Il y a une phase de test et une phase de déploiement dans tout système. Aujourd’hui, le système bancaire est opérationnel. Toutes les opérations bancaires se font automatiquement via Cartago, un système paramétré pour respecter strictement la réglementation prudentielle et bancaire, ainsi que les normes bancaires internationales. Dans les semaines à venir, même le site de la Snpsf sera modifié.
Actuellement, nous sommes dans une phase de transition, passant du point A au point B, entre la Snpsf et la Bpc. Il est tout à fait normal qu’il y ait un déséquilibre à ce stade, notamment pour les paiements des salaires. Nous enregistrons un afflux important dans nos agences, ce qui est compréhensible. Auparavant, chaque fonctionnaire avait l’habitude de retirer son salaire dans sa région.
Aujourd’hui, nos agents sont soit à la banque, soit à la poste. Nous devons cependant mettre en place des normes avant de procéder aux opérations dans les différentes régions. Tous les clients doivent se rendre dans les agences fonctionnelles : deux à Ngazidja, une à Mwali et deux à Ndzuani. Progressivement, nous retrouverons un rythme normal, mais il était nécessaire de passer par cette étape.
Quelle est la situation financière actuelle de la Banque postale des Comores ?
L’ambition de l’État, en tant qu’actionnaire de la Bpc, est de faire de la banque une institution viable et respectueuse des normes. Il est essentiel qu’une relation gagnant-gagnant soit instaurée avec la population. La banque ne doit pas hériter de situations difficiles qui pourraient compromettre sa viabilité.
Le portefeuille douteux a été retiré de la banque afin que la Bpc soit désormais dans une situation saine. Ainsi, elle devient une banque propre, solide et viable, capable d’accompagner sa clientèle en offrant des crédits conformes, solvables et remboursables. C’est une nouvelle banque aux yeux de sa clientèle.

Vous auriez perdu une partie de votre clientèle ces trois dernières années. Pourquoi et comment comptez-vous la reconquérir ?

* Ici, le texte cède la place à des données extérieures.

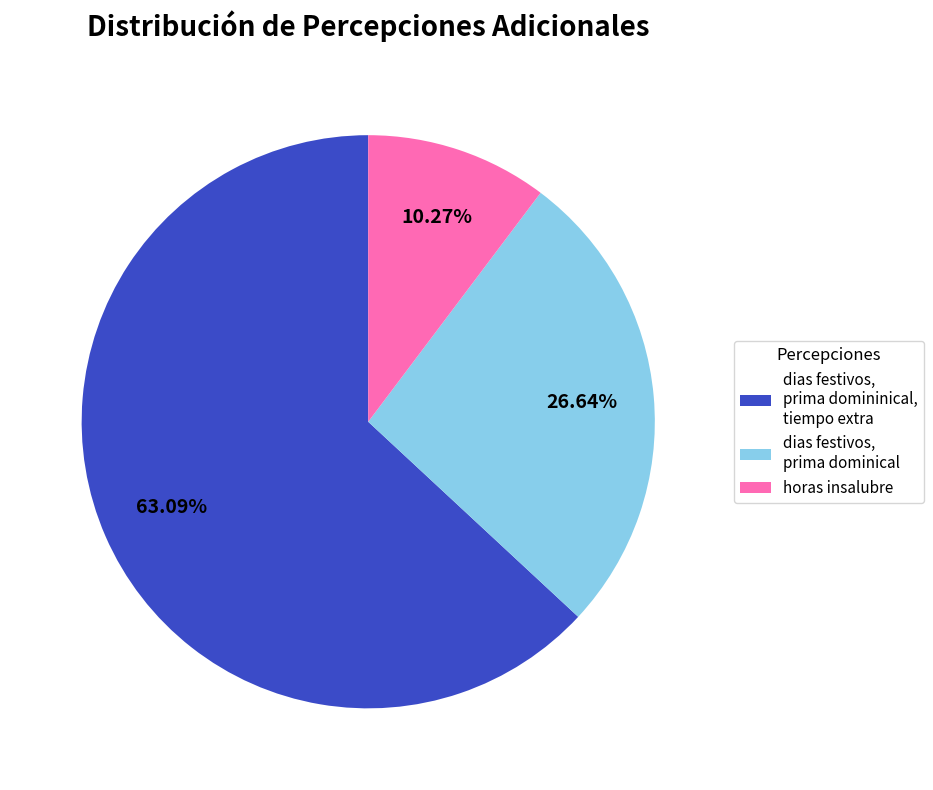

Which slice represents more than half of the pie?

dias festivos, prima domininical, tiempo extra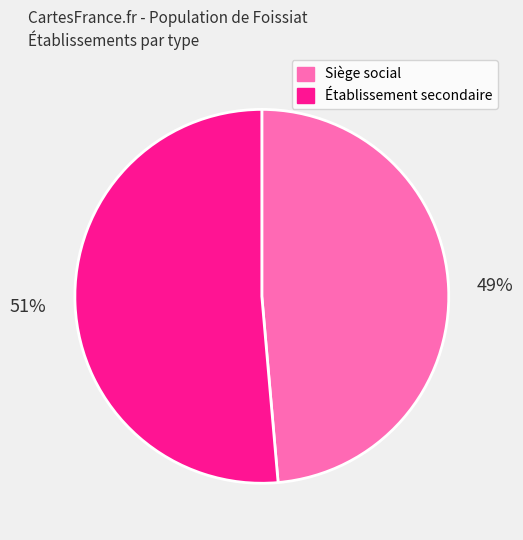

To the nearest percent, what is the average slice percentage?

50%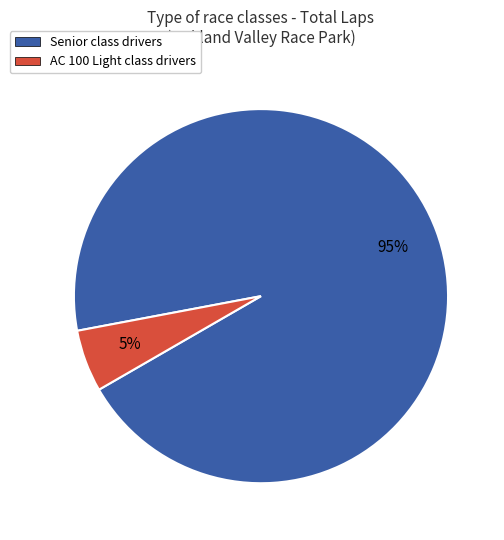

To the nearest percent, what is the average slice percentage?

50%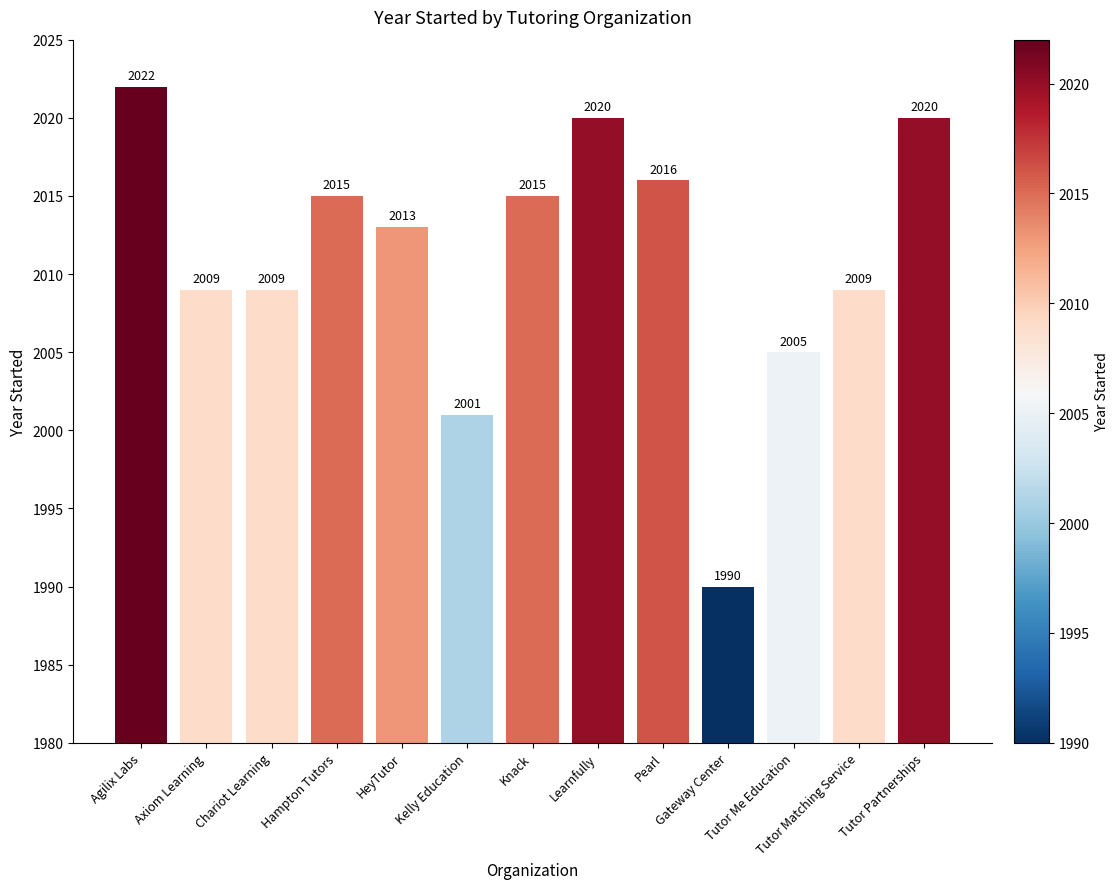

What is the difference between the maximum and minimum values?

32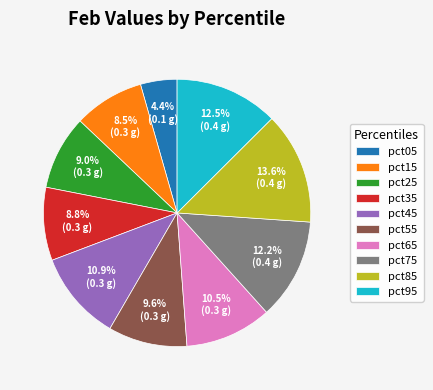

What percentage is NOT represented by pct25?

91.0%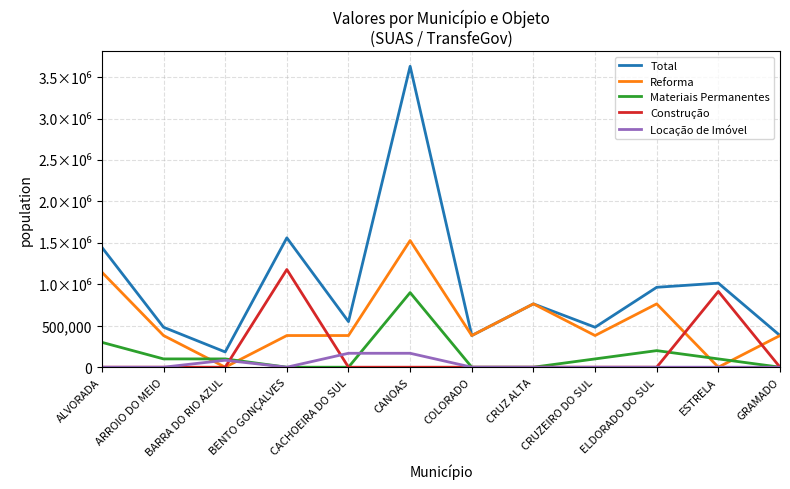

What are all the series names shown in the legend?

Total, Reforma, Materiais Permanentes, Construção, Locação de Imóvel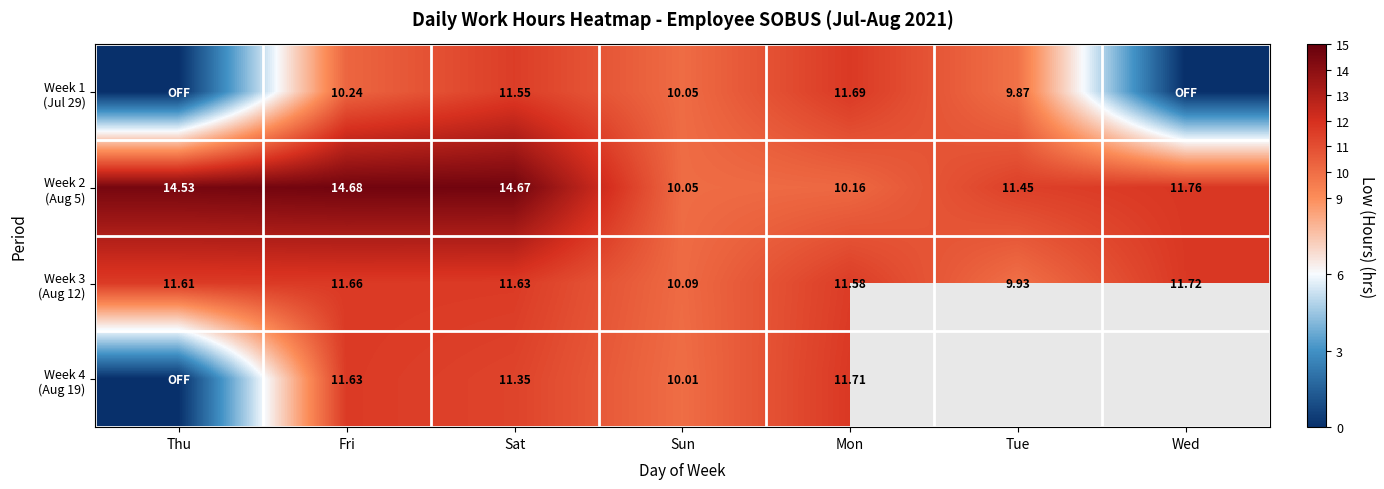

The value of Week 1 (Jul 29) at Thu is 5.1. True or false?

False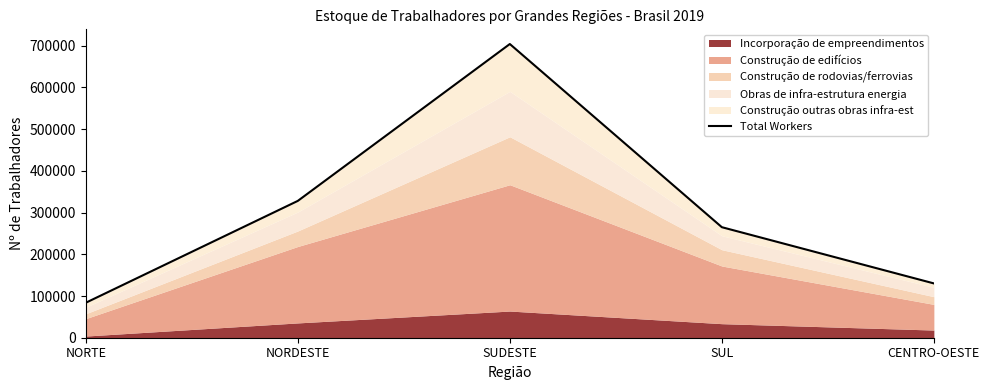

What is the smallest value displayed?

83854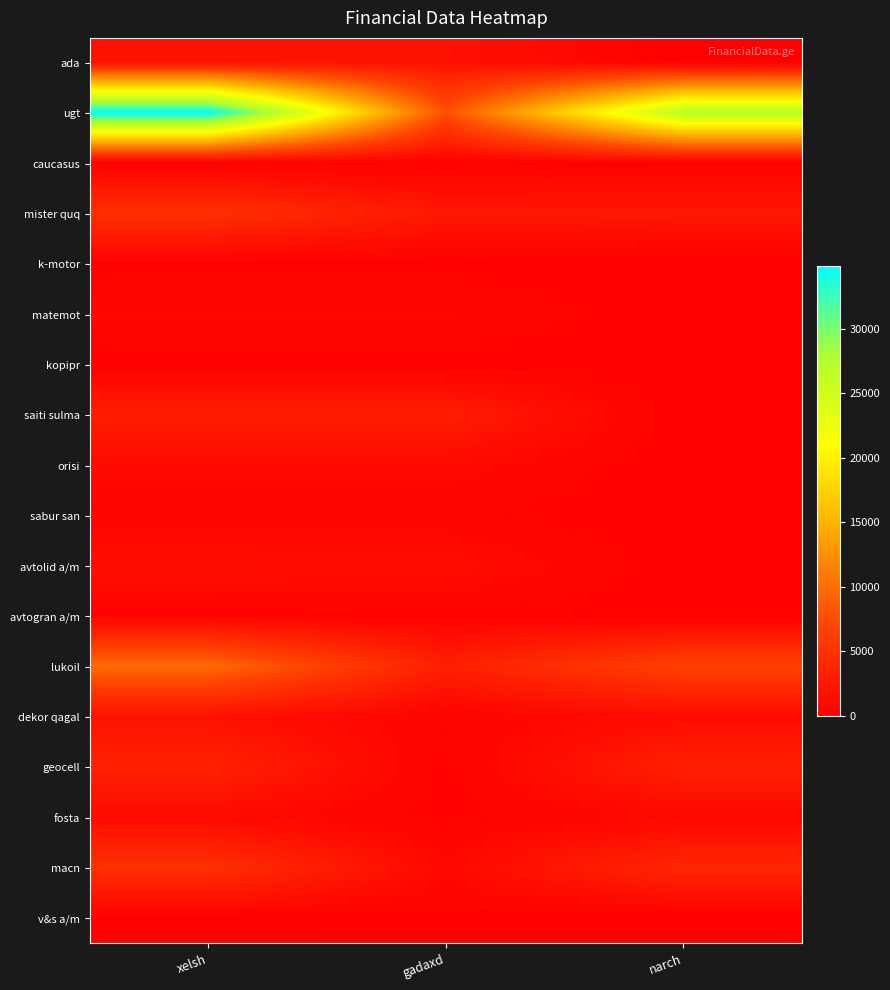

Which label corresponds to the smallest value in the chart?

narch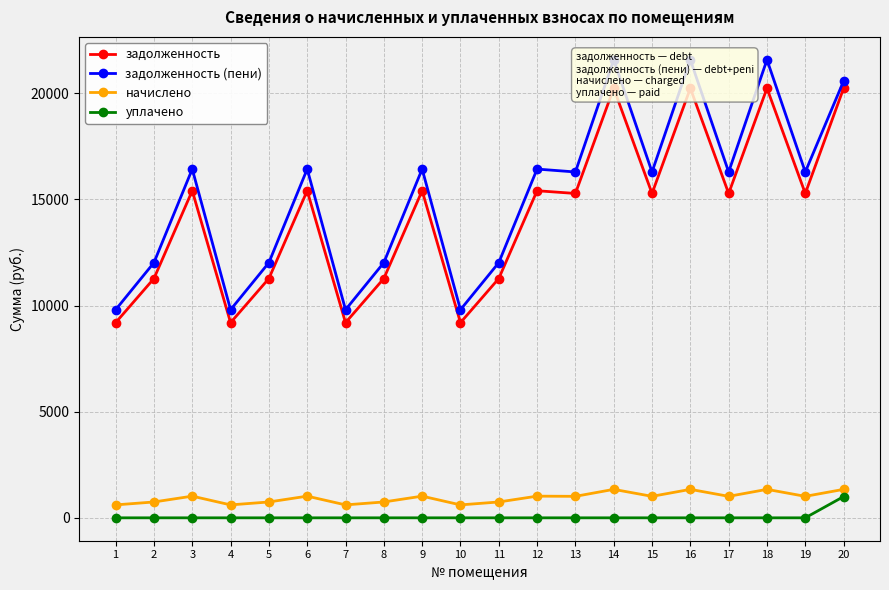

True or false: начислено and уплачено intersect in this chart.

False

En ce qui concerne la situation de la clientèle ces trois dernières années, je ne suis pas la personne appropriée pour expliquer cette fuite de la clientèle. En revanche, la volonté de l’État dans ce projet de création de la Bpc est de démarrer un nouveau chapitre, tourné vers l’avenir et non vers le passé. Il s’agit de bâtir une nouvelle relation avec la population. C’est aujourd’hui au cœur de notre réflexion stratégique à la Bpc. Cela commence par l’éducation bancaire. Il est essentiel que la banque et sa clientèle se comprennent mutuellement, que chacun saisisse les limites de l’autre, afin de trouver un terrain d’entente où le client puisse en tirer tous les bénéfices. Tous les nouveaux produits sont conçus dans cette optique, visant à instaurer une dynamique nouvelle, une relation renouvelée où la banque et la population comorienne convergent vers un intérêt commun et national.

Certains clients rencontraient des difficultés concernant les virements internationaux. Quelle est la situation actuelle ?

Les virements Swift sont désormais effectués. La Bpc, à l’instar de nombreuses banques comoriennes, ne dispose pas de correspondants pour les dollars, mais pour les euros. Toutefois, certaines opérations non autorisées ont été suspendues. Plusieurs clients avaient l’habitude d’utiliser le système Sepa (Single Euro Payments Area) pour effectuer des virements internationaux. Ce système étant une opération entre banques et non entre un client et une banque, ces clients sont invités à prendre contact afin de modifier leur Rib. Il est à noter que l’initiation d’une opération Sepa ne peut pas être effectuée par un particulier.